Topology and data analysis: Gunnar Carlsson and Ayasdi
A few months ago, I read in Wired [Data-Visualization Firm’s New Software Autonomously Finds Abstract Connections] and Guardian [New big data firm to pioneer topological data analysis] about Ayasdi, the new data visualization & analytics company founded by professor Gunnar Carlsson at Stanford that has received millions of funding from Khosla Ventures, DARPA and other places. Today, I had the opportunity to hear Carlsson speak at the Royal Institute of Technology (KTH) in Stockholm about the mathematics underlying Ayasdi’s tools. I was very eager to hear how topology (Carlsson’s specialty) connects to data visualization, and about their reported success in classifying tumor samples from patients [Topology based data analysis identifies a subgroup of breast cancers with a unique mutational profile and excellent survival].
The talk was very nice. Actually there were two talks – one for a more “general audience” (which, in truth, probably consisted mostly of hardcore maths or data geeks) and one that went much deeper into the mathematics – and completely over my head.

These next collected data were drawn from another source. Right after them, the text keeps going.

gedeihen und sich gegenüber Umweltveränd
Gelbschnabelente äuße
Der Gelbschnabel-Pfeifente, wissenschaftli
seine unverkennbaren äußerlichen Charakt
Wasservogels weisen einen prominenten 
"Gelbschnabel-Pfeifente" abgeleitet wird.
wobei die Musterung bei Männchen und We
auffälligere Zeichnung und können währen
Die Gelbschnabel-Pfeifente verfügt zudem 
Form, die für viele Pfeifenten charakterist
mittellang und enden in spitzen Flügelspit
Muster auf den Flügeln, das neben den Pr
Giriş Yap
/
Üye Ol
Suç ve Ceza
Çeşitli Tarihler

One thing that intrigued me was that almost all of his examples were taken from biology: disease progression, cell cycle gene expression, RNA hairpin folding, copy number variations, mapping genotypes to geographic regions … the list goes on. I suppose it’s simply because Carlsson happens to work a lot with biologists at Stanford, but could it be that biology is an especially fertile area for innovation in data analysis? As Carlsson highlights in a review paper [Topology and Data], data sets from high-throughput biology often have many dimensions that are superfluous or have unknown significance, and there is no good understanding of which distance measures between data points that should be used. That is one reason to consider methods that do not break down when the scale is changed – such as topological methods, which are insensitive to the actual choice of metrics.

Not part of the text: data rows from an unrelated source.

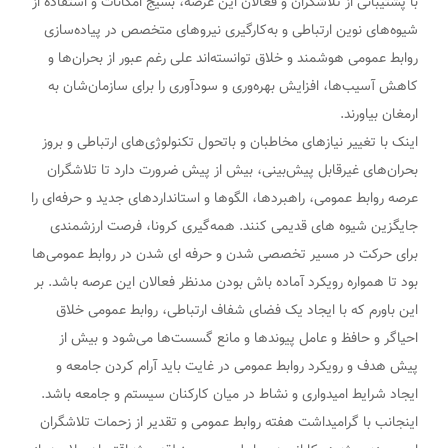
با پشتیبانی از تلاشگران و فعالان این عرصه، بسیج امکانات و استفاده از
شیوه‌های نوین ارتباطی و به‌کارگیری نیروهای متخصص در پیاده‌سازی
روابط عمومی‌ هوشمند و خلاق توانسته‌اند علی رغم عبور از بحران‌ها و
کاهش آسیب‌ها، افزایش بهره‌وری و سودآوری را برای سازمان‌شان به
ارمغان بیاورند.
اینک با تغییر نیازهای مخاطبان و باتحول تکنولوژی‌های ارتباطی و بروز
بحران‌های غیرقابل پیش‌بینی، بیش از پیش ضرورت دارد تا تلاشگران
عرصه روابط عمومی، راهبردها، الگوها و استانداردهای جدید و حرفه‌ای را
جایگزین شیوه های قدیمی کنند. همه‌گیری کرونا، فرصت ارزشمندی
برای حرکت در مسیر تخصصی شدن و حرفه ای شدن در روابط عمومی‌ها
بود تا همواره رویکرد آماده باش بودن مدنظر فعالان این عرصه باشد. بر
این باورم که با ایجاد یک فضای شفاف ارتباطی، روابط عمومی خلاق
احیاگر و حافظ و عامل پیوندها و مانع گسست‌ها می‌شود و بیش از
پیش هدف و رویکرد روابط عمومی در غایت باید آرام کردن جامعه و
ایجاد شرایط امیدواری و نشاط در میان کارکنان سیستم و جامعه باشد.
اینجانب با گرامیداشت هفته روابط عمومی و تقدیر از زحمات تلاشگران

(Incidentally, I think there is a potential blog post waiting to be written about how many famous data scientists have come out of a biology/bioinformatics background. Names like Pete Skomoroch, Toby Segaran and Michael Driscoll come to mind, and those were just the ones I thought of instantly.)
Another nice aspect of the talk was that it was no sales pitch for Ayasdi (the company was hardly even mentioned) but more of a bird’s eye view of topology and its relation to clustering and visualization. In my (over)simplified understanding, the methods presented represent the data as a network where the nodes, which are supposed to represent “connected components” in an ideal scenario, are clusters derived using, e.g., hierarchical clustering. However, there is no cutoff value defined for breaking the data into clusters, but instead the whole outcome of the clustering – its profile, so to speak – is encoded and used in the following analysis. Carlsson mentioned that one of the points of this sort of network representation of data was to “avoid breaking things apart”, as clustering algorithms do. He talked about classifying the data point clouds using “barcodes”, ensuring persistence across changes of scale. The details of how these barcodes were calculated were beyond my comprehension.
Carlsson showed some examples of how visualizations created using his methods improved on hierarchical clustering dendrograms or PCA/MDS plots. He said that one of the advantages of the method is that it can identify small features in a large data set. These features would, he said, be “washed out” in PCA and not be picked up by standard clustering methods.
I look forward to learning more about topological data analysis. There are some (links to) papers at Ayasdi’s web site if you are interested, e.g.: Extracting insights from the shape of complex data using topology, Topology and Data (already mentioned above), Topological Methods for the Analysis of High Dimensional Data Sets and 3D Object Recognition.